What these guys were trying to do, in the '30s, was to bend national policy in a direction that favored them, and to win votes to do it, by appealing to, well... the whole Liberty League menagerie, but let's just focus on the racists, because there were, and still regrettably are, quite a few of them.

The Liberty League was trying, in effect, to get racists to vote Republican in the 1940 presidential election. And there is a very good reason that that was not likely to happen, which has absolutely nothing to do with the ineffable wisdom of the American electorate: since the end of Reconstruction, decades ago already at this point, American racists had gotten everything they could reasonably want out of the Democrats. Republican Theodore Roosevelt's appointment of a female black postmaster had been a cause celebre of his administration; Democrat Woodrow Wilson, by contrast, segregated the entire national postal service.

What's happened over the decades since is that the Democrats got a belated case of conscience which drove the racists out of their ranks -- Democratic Senator Strom Thurmond moved first into the effectively pro-lynching "Dixiecrat" splinter group, which ran him as a presidential candidate, and then into the arms of the Republicans, where Thurmond finished his career, and where the heirs of the funders of the Liberty League, like Richard Mellon Scaife, now have the alliance their fathers and grandfathers dreamed of. And as much as Republicans like to talk about the dependance of the current Democratic Party on the black vote, there's also a story to be told about their own dependance on racists. There's a reason that Haley Barbour, Republican governor of Mississippi and former RNC big shot, hangs out with the Council of Conservative Citizens -- if you don't know what they stand for, a little time on their web site will let you figure it all out.

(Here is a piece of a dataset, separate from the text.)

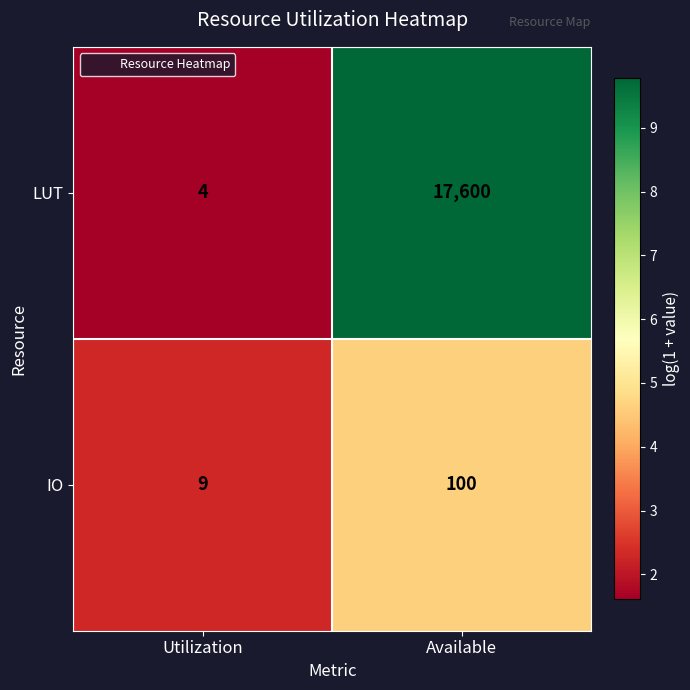

At which category does the chart reach its peak across all series?

Available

In short, the election of Roosevelt may have had a lot less to do with the ineffable wisdom of the voters, than with, at best, some rather nasty coalition building on the part of the Democrats, and at worst dumb luck.

Which is kind of disturbing right around now. Now, when the Chinese Communists can criticize American human rights abuses with a straight face. Now, when someone inside the Administration is apparently saying that what we really need now is a war of conquest over all Arabia:

Killing in large numbers is not enough to defeat our Muslim foes. With killing must come a Sherman-like razing of infrastructure. Roads and irrigation systems; bridges, power plants, and crops in the field; fertilizer plants and grain mills--all these and more will need to be destroyed to deny the enemy its support base. -- [S]uch actions will yield large civilian casualties, displaced populations, and refugee flows. Again, this sort of bloody-mindedness is neither admirable nor desirable, but it will remain America's only option so long as she stands by her failed policies toward the Muslim world.

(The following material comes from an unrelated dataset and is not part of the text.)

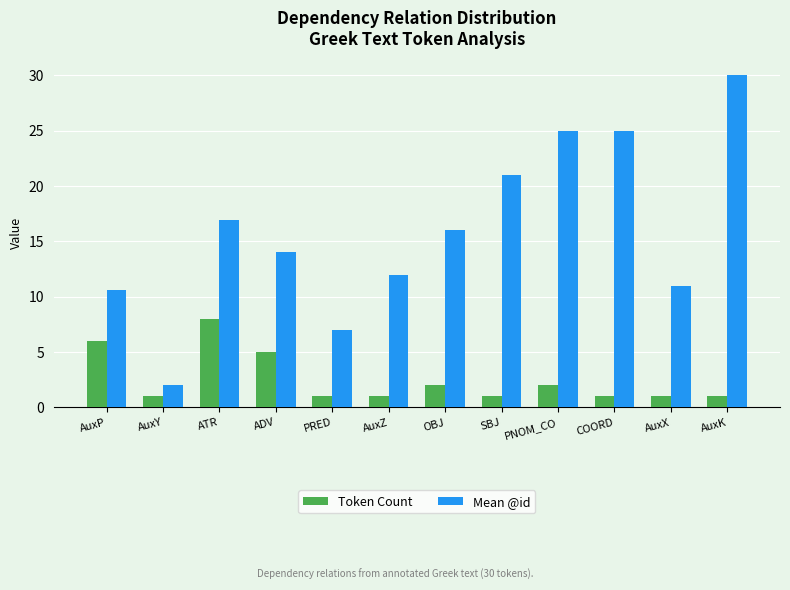

Which label corresponds to the largest value in the chart?

AuxK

(Crikey. Has this guy noticed that the effect of the war, thus far, is to create training grounds for the terrorists? Is he aware that there are more than a billion Muslims, and that the Muslim population, and for that matter, Muslim resistance groups, are found not just in the Arab world, but in places as far flung as Indonesia and the Philipines? Does he expect the governments of Muslim states, and states like India with large Muslim populations, who are already out in the streets, to just stand idly by while we do all this? Has he forgotten that at least one Muslim state -- Pakistan -- has nukes? Engaging these folks in a genuine democratic process is not a foolproof recipe for success, by any means, but it has worked in the past. And the victory in arms sought by "anonymous" could only be Pyrrhic -- and the whole planet would be the pyre. Enough).

In the 1930s, it seems to me, we got kinda lucky with our national leadership. I do hope our luck's not running out.

China link via Sisyphus Shrugged; Thurmond sample ballot via Atrios

1 Comments:

Anonymous Anonymous said...

Just a detail :
"the French, having allowed Hitler to retake Alsace-Lorraine with barely a protest"

No, I think you meant "having allowed the remilitarization of the Ruhr region".

Alsace-Lorraine was annexed only after the Maginot Line had crumbled in 40.